__Assignment__: Each entry should be copied as it stands, leaving the pictures behind.

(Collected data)
····················

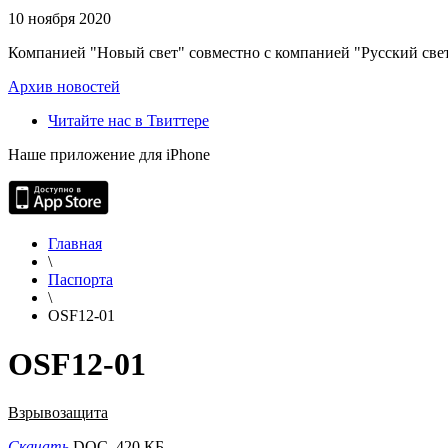
10 ноября 2020
Компанией "Новый свет" совместно с компанией "Русский свет
Архив новостей
Читайте нас в Твиттере
Наше приложение для iPhone
Главная
\
Паспорта
\
OSF12-01
OSF12-01
Взрывозащита
Скачать
DOC, 420 КБ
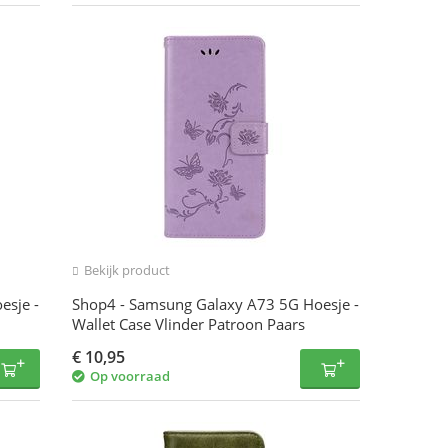
Bekijk product
esje -
Shop4 - Samsung Galaxy A73 5G Hoesje -
Wallet Case Vlinder Patroon Paars
€
10,95
Op voorraad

····················

__Result of the exercise__:
10 ноября 2020
Компанией "Новый свет" совместно с компанией "Русский свет
Архив новостей
Читайте нас в Твиттере
Наше приложение для iPhone
Главная
\
Паспорта
\
OSF12-01
OSF12-01
Взрывозащита
Скачать
DOC, 420 КБ
Bekijk product
esje -
Shop4 - Samsung Galaxy A73 5G Hoesje -
Wallet Case Vlinder Patroon Paars
€
10,95
Op voorraad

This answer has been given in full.